Attività da svolgere:
1 – Indica se le affermazioni (a), (b) e (c) concordano con il testo sulla banca dati molecolare dell'Inail. Per ciascuna rispondi sì o no e riporta tra virgolette le parole del testo che lo stabiliscono.
(a) Alla realizzazione di BiTdata ha collaborato l'Università degli studi di Roma "La Sapienza".
(b) I repository digitali sono sempre accessibili tramite un'interfaccia unica e di semplice utilizzo.
(c) L'attività di ricerca del progetto è concepita come fine a sé stessa.
2 – Prosegui il testo sulla banca dati molecolare dell'Inail a partire dall'ultima frase riportata.

Testo del documento:
- - -

Biotecnologie e sicurezza: la banca dati molecolare dell’Inail
Il raccordo tra le figure coinvolte ha consentito la realizzazione di una piattaforma digitale, www.biotechsafety.org, come strumento di dialogo tra gli attori della prevenzione e che permette di acquisire, elaborare e proporre materiali informativi relativi alle figure professionali, alle fasi lavorative, ai profili di rischio, alle strategie di prevenzione con particolare riferimento ai settori delle aziende sanitarie, universitarie ed ospedaliere.
L’attività di ricerca del progetto in corso non vuole essere fine a sé stessa ma rappresentare una continuità nel tempo: è orientata alla creazione di reti tra atenei, imprese, aziende ospedaliere e istituzioni finalizzata e alla realizzazione del Primo Network Italiano, che permetta una diffusione della cultura della sicurezza nel settore biotecnologico a volte sottovalutato.
In un tale contesto un ruolo di particolare importanza lo rivestono i dati provenienti dalle varie strutture.
Il Dipartimento per l’innovazione tecnologica della Direzione Ricerca in collaborazione con la Direzione Organizzazione Digitale dell’Inail e l’Università degli studi di Roma “La Sapienza” ha realizzato la prima banca dati molecolare Inail, denominata BiTdata, in assonanza ai Big data.
Si tratta di “dati molecolari BioTecnologici” che fungono quasi da “Biglietto Tecnologico” dell’esposizione occupazionale. La necessità di analizzare l’enorme quantità di dati generati dalle tecnologie “omiche” ha dato un forte impulso alla creazione di nuovi strumenti e metodi bioinformatici, tra i quali lo sviluppo di repository digitali.
Tali repository, pur condividendo tra di loro molte informazioni, presentano parziali ridondanze e non sempre sono accessibili attraverso una interfaccia univoca e di semplice utilizzo da parte del singolo ricercatore.

- - -

Dati estratti:
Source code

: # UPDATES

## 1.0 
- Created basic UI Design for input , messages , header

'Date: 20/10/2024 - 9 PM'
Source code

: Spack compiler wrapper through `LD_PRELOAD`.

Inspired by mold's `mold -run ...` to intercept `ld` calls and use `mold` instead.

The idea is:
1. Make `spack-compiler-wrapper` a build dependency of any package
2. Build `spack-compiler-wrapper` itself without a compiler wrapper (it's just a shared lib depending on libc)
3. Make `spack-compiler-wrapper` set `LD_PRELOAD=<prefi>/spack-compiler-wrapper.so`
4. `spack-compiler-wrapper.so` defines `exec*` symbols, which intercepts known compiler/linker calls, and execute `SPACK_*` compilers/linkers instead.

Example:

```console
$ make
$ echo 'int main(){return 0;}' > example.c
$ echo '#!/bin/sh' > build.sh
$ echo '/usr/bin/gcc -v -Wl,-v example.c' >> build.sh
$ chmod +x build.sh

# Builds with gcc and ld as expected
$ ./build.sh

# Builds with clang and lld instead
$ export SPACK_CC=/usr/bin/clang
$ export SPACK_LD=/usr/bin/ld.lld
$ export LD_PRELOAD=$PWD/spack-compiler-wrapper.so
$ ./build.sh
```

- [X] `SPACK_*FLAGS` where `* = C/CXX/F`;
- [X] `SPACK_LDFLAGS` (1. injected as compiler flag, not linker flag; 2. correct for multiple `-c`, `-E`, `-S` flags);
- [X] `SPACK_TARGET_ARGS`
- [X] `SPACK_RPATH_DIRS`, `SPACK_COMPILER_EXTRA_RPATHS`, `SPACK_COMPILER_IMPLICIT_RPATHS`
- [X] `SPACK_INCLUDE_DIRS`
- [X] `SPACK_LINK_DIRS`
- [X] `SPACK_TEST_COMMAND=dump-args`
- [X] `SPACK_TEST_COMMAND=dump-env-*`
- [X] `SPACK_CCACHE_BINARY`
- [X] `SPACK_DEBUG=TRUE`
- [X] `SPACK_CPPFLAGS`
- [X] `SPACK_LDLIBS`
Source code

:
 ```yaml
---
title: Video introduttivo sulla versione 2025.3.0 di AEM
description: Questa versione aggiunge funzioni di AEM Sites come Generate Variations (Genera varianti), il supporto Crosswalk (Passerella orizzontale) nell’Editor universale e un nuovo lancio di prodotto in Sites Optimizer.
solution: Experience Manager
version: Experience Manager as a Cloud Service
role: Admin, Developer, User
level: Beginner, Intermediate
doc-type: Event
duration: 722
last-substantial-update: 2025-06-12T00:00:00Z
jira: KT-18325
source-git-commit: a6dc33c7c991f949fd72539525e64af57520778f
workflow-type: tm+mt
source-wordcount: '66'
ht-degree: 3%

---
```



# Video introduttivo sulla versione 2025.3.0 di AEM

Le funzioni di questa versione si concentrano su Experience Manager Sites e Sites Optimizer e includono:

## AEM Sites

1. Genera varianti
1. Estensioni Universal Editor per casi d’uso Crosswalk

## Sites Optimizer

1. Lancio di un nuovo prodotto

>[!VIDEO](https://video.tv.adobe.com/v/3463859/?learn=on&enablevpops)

- - -

Soluzioni proposte:
1 –
(a) Sì: «in collaborazione con la Direzione Organizzazione Digitale dell’Inail e l’Università degli studi di Roma “La Sapienza” ha realizzato la prima banca dati molecolare Inail».
(b) No: «non sempre sono accessibili attraverso una interfaccia univoca e di semplice utilizzo da parte del singolo ricercatore».
(c) No: «non vuole essere fine a sé stessa ma rappresentare una continuità nel tempo».

2 –
Una delle sfide più importanti consiste quindi nel rendere fruibili e accessibili i dati depositati, e nello sviluppare strumenti che consentano di effettuare analisi di campioni con caratteristiche biologiche comparabili. Tali approcci sono, ad esempio, particolarmente vantaggiosi nello studio delle diverse esposizioni a vari fattori ambientali, correlati e non a luoghi di lavoro.
L’analisi potrebbe infatti evidenziare quali mutazioni o alterazioni dell’epigenoma siano più frequenti in individui esposti a specifiche condizioni ambientali, fornendo anche potenziali biomarker che potrebbero rivelarsi utili per l’attività di screening e diagnosi precoce in categorie a rischio.
BiTdata prende in esame piattaforme informatiche internazionali che mettono a disposizione dataset completi dei principali cambiamenti genomici in seguito ad esposizione occupazionale ad agenti fisici chimici e biologici. È progettata allo scopo di individuare set di dati rilevanti a fini della prevenzione, rendendo fruibili e accessibili i dati depositati nei “repository” pubblici, e consentirebbe di effettuare “meta-analisi”, analisi di campioni con caratteristiche biologiche comparabili; consentendo una delle più importanti sfide della bioinformatica.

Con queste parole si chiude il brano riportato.